A Case for Mapping the Texture of Our Thoughts
3.17.25
This post is inspired by a discussion I heard on The Cognitive Revolution podcast, and particularly this quote:
“Establishing your own chain of thought and teaching the model to do the chain of thought in the way that you want it to be done is one of the biggest unlocks for AI automation, application development, you name it.” — Nathan Labenz, talking about GPT-4
Upon hearing this, I paused the audio to process a chain of thought that is bolded below. My future self wrote responses to each chain.
1. How many of us can really articulate the texture of our thoughts?
Many. But few with a high degree of precision — such as being able to pinpoint personal triggers between different modes of thought. So what if meta-cognition isn’t a well-rounded enough opinion? (This question deserves its own post).
2. I’d love to be able to articulate the way I think…
I’m a fast associative thinker who jumps freely between ideas. I lock into analytical thinking in key bursts, especially when resolving complex or abstract ideas into something testable. Self-analysis (reflective thinking) is a huge part of my process, and I often slow down to do it in the moment rather than retrospectively. When my thoughts are physically embodied, my associative thinking accelerates, so I externalize thoughts that I want to attend to and grow, bringing them from my mind or digital spaces to the physical.
3. What ways of externalizing thoughts can reveal these patterns? What are their strengths and weaknesses?

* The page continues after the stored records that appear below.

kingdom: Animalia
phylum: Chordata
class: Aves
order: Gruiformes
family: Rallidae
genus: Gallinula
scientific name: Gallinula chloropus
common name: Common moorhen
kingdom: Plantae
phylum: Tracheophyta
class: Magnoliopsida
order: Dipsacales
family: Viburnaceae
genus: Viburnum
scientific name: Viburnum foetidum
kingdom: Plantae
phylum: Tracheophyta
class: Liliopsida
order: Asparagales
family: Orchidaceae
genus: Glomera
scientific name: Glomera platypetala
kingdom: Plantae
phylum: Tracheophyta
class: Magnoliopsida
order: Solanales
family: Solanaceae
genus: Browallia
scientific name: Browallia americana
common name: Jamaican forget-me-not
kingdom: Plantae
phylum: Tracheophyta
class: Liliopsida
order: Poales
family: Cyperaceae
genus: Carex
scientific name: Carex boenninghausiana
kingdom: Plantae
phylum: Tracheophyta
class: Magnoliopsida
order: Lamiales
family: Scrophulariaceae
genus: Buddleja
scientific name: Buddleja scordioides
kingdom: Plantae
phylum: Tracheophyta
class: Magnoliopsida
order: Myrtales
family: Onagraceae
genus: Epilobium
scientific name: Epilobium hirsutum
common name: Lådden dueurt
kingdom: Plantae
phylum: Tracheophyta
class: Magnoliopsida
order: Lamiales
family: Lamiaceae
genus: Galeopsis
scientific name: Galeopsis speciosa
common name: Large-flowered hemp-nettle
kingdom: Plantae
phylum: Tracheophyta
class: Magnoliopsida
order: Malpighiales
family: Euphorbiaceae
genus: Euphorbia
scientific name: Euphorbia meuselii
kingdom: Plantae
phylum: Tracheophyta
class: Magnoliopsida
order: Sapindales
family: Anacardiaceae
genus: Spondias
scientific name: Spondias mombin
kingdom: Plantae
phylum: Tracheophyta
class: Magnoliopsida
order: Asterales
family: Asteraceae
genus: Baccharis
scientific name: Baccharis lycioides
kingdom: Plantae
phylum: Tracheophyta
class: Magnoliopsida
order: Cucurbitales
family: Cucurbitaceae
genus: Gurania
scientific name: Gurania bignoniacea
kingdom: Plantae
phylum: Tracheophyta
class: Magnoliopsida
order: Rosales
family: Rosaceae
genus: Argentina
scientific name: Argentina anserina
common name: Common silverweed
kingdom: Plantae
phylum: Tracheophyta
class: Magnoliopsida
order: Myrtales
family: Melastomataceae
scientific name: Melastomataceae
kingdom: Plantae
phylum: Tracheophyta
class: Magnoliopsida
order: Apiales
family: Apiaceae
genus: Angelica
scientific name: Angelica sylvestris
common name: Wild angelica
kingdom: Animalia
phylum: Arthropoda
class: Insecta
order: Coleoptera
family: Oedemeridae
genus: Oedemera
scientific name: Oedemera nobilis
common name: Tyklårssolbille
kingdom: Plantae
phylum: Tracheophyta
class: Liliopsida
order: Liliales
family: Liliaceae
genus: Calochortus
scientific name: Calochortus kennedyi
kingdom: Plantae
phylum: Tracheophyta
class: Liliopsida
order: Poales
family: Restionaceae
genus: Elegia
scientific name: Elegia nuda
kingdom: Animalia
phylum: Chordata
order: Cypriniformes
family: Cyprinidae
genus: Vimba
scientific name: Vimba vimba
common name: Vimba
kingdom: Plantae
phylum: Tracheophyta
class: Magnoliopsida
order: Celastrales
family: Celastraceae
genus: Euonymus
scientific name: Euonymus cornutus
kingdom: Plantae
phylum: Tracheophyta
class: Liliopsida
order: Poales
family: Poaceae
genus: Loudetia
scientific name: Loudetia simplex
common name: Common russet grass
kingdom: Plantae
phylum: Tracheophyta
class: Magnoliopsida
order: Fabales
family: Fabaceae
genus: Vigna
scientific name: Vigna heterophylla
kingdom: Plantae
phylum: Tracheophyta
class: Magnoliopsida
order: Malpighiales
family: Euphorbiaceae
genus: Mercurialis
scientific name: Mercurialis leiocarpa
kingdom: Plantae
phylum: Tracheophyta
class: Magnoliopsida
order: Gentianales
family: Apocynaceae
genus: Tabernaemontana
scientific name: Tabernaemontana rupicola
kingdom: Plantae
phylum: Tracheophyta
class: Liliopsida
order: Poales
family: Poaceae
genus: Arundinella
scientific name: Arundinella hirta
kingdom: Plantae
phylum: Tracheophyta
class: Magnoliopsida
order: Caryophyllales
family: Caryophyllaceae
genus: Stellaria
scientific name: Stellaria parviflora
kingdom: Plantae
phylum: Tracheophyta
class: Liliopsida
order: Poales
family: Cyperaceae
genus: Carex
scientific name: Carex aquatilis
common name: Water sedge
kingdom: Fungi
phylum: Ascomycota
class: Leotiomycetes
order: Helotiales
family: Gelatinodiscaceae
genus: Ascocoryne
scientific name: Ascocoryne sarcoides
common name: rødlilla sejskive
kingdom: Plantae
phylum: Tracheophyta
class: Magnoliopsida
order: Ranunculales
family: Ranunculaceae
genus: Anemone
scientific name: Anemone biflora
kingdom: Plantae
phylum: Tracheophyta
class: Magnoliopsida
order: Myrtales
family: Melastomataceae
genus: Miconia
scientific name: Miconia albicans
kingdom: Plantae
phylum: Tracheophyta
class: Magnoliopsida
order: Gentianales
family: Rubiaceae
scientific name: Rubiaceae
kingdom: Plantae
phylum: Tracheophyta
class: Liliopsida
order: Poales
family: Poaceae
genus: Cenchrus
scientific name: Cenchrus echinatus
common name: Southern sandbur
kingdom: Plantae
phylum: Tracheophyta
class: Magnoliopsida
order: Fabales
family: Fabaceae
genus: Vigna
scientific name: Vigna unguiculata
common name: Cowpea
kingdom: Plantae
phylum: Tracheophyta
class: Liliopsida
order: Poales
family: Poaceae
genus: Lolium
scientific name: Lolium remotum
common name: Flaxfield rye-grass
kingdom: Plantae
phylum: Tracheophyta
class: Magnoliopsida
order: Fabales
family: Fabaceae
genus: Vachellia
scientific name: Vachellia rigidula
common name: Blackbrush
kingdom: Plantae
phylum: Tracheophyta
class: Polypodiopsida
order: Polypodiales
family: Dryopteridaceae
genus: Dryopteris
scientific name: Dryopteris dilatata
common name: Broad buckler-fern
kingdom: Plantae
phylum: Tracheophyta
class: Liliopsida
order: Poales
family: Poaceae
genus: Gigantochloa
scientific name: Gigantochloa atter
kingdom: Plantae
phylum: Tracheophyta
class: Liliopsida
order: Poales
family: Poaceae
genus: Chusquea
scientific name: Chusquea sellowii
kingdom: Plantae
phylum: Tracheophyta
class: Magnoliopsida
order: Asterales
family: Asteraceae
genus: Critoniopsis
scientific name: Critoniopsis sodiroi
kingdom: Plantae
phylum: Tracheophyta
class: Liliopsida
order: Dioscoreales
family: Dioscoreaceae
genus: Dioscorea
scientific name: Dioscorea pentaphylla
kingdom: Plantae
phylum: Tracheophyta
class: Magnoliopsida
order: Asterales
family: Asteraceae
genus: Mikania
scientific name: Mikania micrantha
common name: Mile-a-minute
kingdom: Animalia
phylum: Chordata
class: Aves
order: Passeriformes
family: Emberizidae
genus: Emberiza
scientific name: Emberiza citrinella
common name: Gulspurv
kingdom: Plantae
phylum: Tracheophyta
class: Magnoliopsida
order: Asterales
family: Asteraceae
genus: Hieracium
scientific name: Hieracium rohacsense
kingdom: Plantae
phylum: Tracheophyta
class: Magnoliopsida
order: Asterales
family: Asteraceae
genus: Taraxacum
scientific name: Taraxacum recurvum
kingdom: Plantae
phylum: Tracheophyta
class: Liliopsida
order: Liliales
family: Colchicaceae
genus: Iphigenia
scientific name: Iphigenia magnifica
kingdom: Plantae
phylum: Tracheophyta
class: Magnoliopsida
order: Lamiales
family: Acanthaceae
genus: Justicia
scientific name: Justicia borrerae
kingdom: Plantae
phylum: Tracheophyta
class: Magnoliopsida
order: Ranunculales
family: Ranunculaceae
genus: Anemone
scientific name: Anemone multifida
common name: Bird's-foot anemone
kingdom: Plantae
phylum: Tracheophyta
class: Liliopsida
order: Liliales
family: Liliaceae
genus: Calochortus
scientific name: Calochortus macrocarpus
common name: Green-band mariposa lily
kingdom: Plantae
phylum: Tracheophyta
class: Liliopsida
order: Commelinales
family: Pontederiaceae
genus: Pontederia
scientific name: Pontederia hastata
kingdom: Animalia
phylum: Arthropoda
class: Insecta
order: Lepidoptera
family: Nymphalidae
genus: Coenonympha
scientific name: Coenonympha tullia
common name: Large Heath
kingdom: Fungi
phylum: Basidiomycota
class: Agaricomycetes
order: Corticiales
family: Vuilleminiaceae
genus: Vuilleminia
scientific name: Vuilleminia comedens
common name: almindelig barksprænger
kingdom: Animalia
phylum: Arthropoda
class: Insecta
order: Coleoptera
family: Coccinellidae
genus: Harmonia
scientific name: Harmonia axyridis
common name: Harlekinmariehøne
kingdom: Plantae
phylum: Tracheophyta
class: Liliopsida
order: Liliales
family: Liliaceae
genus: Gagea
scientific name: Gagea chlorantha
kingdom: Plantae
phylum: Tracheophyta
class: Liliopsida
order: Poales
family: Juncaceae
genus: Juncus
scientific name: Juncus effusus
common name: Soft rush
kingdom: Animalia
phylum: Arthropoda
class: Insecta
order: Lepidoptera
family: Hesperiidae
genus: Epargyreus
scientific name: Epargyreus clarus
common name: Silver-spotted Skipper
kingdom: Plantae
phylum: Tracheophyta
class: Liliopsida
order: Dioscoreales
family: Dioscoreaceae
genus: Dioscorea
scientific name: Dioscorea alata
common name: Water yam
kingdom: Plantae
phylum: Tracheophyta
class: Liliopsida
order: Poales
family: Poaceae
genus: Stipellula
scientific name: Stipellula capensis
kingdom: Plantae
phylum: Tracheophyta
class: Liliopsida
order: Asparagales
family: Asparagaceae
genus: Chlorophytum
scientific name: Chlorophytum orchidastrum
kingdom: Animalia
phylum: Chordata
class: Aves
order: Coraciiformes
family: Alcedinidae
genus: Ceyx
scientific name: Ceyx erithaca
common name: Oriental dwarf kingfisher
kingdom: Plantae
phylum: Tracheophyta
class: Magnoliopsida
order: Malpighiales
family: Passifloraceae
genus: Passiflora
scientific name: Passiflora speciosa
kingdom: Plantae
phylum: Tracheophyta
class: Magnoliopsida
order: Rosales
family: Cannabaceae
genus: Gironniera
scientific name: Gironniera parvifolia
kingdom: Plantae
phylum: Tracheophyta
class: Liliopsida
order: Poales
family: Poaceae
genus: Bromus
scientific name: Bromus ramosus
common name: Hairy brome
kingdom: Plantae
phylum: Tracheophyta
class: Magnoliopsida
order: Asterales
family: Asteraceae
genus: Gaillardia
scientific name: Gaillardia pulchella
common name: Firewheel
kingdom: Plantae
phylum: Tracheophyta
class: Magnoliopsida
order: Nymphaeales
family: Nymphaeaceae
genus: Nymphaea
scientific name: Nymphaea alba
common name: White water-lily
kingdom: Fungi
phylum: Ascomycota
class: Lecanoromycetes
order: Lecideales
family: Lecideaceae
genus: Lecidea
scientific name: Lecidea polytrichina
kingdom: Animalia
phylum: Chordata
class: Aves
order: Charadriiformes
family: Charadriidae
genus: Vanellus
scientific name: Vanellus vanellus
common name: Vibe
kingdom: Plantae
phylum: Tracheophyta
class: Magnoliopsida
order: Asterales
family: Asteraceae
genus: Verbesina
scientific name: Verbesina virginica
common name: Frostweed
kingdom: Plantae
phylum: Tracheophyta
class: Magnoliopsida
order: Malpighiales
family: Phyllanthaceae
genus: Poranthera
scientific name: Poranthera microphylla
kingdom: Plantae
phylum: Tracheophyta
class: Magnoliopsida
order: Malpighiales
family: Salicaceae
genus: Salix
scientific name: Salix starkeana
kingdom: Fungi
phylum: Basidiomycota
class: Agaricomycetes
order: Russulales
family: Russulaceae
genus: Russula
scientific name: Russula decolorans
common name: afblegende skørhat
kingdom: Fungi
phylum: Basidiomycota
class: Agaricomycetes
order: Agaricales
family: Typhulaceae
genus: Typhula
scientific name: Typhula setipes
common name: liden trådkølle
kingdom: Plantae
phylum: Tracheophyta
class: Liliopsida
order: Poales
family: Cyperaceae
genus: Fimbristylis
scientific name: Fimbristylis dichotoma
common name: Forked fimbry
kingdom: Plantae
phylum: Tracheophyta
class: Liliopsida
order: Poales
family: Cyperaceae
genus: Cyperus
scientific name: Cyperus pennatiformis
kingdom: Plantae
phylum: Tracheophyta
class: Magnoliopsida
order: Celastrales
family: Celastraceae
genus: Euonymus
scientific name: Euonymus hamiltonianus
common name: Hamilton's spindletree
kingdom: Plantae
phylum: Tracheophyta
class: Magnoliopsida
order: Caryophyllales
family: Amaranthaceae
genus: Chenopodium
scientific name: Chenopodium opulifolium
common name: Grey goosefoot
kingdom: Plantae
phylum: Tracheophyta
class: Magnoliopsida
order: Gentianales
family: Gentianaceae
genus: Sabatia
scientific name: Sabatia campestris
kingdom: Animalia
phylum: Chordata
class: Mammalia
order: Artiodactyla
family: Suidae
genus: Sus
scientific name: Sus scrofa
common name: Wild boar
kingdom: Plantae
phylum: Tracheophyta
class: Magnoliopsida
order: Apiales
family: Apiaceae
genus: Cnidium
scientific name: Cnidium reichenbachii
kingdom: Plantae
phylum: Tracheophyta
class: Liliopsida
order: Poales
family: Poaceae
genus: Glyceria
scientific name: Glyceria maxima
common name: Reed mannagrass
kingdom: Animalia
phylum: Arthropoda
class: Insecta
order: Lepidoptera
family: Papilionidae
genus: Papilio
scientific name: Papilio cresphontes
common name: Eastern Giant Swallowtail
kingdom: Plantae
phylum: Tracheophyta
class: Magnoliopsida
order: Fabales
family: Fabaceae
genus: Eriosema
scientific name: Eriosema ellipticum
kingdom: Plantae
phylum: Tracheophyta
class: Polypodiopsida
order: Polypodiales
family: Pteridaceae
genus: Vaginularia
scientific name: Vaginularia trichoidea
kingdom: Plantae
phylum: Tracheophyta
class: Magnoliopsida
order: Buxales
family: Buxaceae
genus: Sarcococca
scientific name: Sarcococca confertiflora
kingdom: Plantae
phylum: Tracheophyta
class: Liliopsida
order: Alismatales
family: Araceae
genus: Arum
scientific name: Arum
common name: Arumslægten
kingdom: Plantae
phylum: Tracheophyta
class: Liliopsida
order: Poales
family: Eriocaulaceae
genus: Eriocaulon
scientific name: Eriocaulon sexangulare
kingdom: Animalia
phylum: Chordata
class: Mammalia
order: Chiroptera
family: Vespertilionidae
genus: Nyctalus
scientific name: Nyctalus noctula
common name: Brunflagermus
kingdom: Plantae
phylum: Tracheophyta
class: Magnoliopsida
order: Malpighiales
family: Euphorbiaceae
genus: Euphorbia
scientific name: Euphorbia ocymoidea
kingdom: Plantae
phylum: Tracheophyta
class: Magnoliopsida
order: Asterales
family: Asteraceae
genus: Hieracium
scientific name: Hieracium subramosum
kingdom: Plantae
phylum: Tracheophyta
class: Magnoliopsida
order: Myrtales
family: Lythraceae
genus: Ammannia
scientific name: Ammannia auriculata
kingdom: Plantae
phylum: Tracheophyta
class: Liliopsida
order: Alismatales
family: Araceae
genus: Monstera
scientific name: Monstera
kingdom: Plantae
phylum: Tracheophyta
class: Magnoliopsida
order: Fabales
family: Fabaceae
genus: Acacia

Externalization creates visibility that offers opportunity for analysis. As a creative and human, I strive to develop a feedback loop between my internal cognition and externalized thought artifacts that I’m happy with. The question is: “what method fits this thought?” My digital universe punishes my analytical side with the consequences of fragmentation across tools, while rewarding my exploratory side with limitless experimentation. Freedom at the cost of coherence — quite the tradeoff.
I wonder if mapping our thoughts as a tree, with branches representing different explorations and intersections marking open vs. targeted revisits, could reveal hidden patterns in how ideas evolve. Someone should try sketching a Thought Tree to see whether structured refinement or organic discovery plays a bigger role in shaping their thinking over time.
4. What will GPT-4 say if I ask it to align its thinking with me by analyzing my train of thought in a voice memo?
When I gave it a stream-of-consciousness where I was exploring topics relevant to something I was designing, it had some “key takeaways.” It would adjust pacing to the acceleration of my thought, suggest physical representations of ideas when seeing me struggle to pin them down, note a pattern if I loop back to an idea multiple times, and reflect my own cognitive patterns back to me. It’ll certainly be interesting to see how we iterate on this together.